● **What you have to do**:
Go through the records below and copy out every line that contains the word "INPREV".

● **Extracted records**:

###

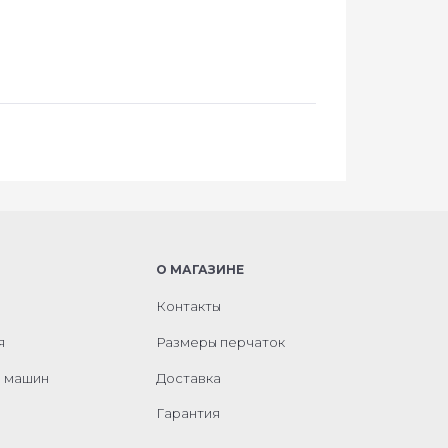
О МАГАЗИНЕ
Контакты
я
Размеры перчаток
м машин
Доставка
Гарантия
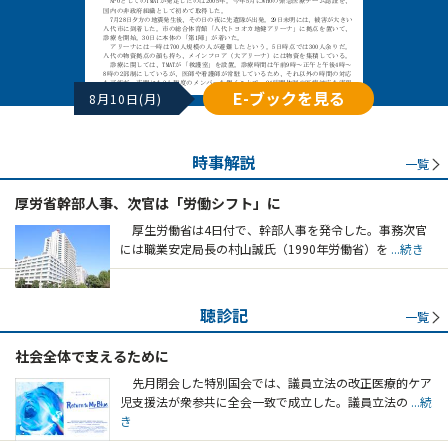
E-ブックを見る
8月10日(月)
時事解説
一覧
厚労省幹部人事、次官は「労働シフト」に
厚生労働省は4日付で、幹部人事を発令した。事務次官
には職業安定局長の村山誠氏（1990年労働省）を
...続き
聴診記
一覧
社会全体で支えるために
先月閉会した特別国会では、議員立法の改正医療的ケア
児支援法が衆参共に全会一致で成立した。議員立法の
...続
き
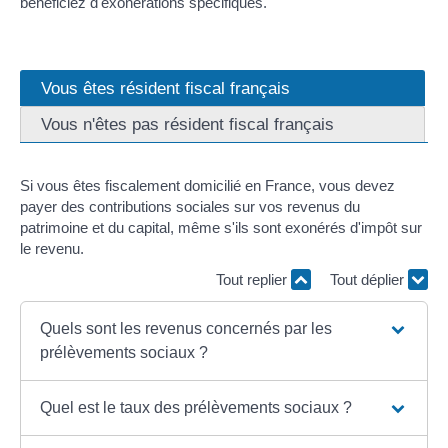
bénéficiez d'exonérations spécifiques.
Vous êtes résident fiscal français
Vous n'êtes pas résident fiscal français
Si vous êtes fiscalement domicilié en France, vous devez
payer des contributions sociales sur vos revenus du
patrimoine et du capital, même s'ils sont exonérés d'impôt sur
le revenu.
Tout replier
Tout déplier
Quels sont les revenus concernés par les
prélèvements sociaux ?
Quel est le taux des prélèvements sociaux ?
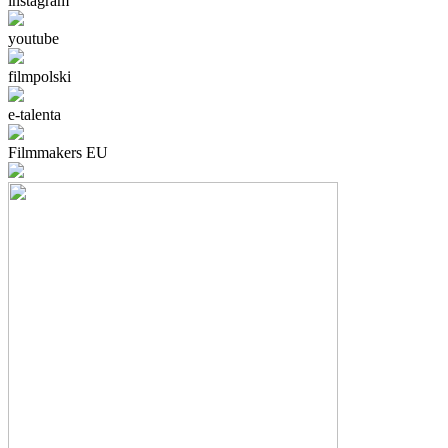
instagram
youtube
filmpolski
e-talenta
Filmmakers EU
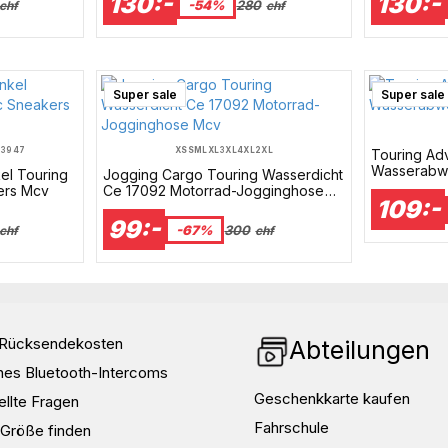
130:-
130:-
-54%
280
chf
chf
Super sale
Super sale
39
47
XS
S
M
L
XL
3XL
4XL
2XL
Touring Ad
Wasserabwe
el Touring
Jogging Cargo Touring Wasserdicht
ers Mcv
Ce 17092 Motorrad-Jogginghose
109:-
Mcv
99:-
-67%
300
chf
chf
d Rücksendekosten
Abteilungen
nes Bluetooth-Intercoms
Geschenkkarte kaufen
ellte Fragen
Fahrschule
e Größe finden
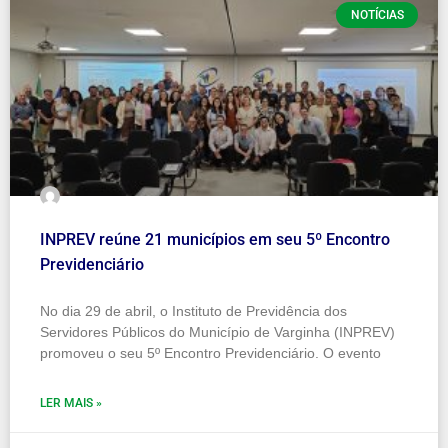
NOTÍCIAS
INPREV reúne 21 municípios em seu 5º Encontro
Previdenciário
No dia 29 de abril, o Instituto de Previdência dos
Servidores Públicos do Município de Varginha (INPREV)
promoveu o seu 5º Encontro Previdenciário. O evento
LER MAIS »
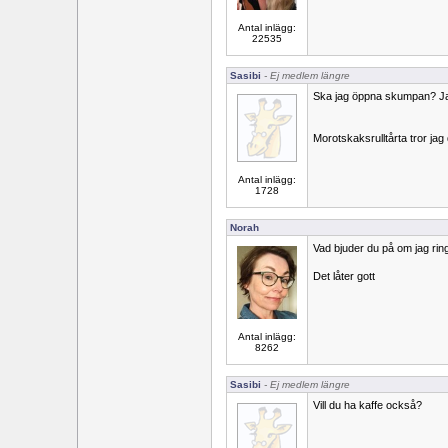
Antal inlägg:
22535
Sasibi
- Ej medlem längre
Ska jag öppna skumpan? Jag
Morotskaksrulltårta tror jag d
Antal inlägg:
1728
Norah
Vad bjuder du på om jag rin
Det låter gott
Antal inlägg:
8262
Sasibi
- Ej medlem längre
Vill du ha kaffe också?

###

● **Exercise solution**:
INPREV reúne 21 municípios em seu 5º Encontro
Servidores Públicos do Município de Varginha (INPREV)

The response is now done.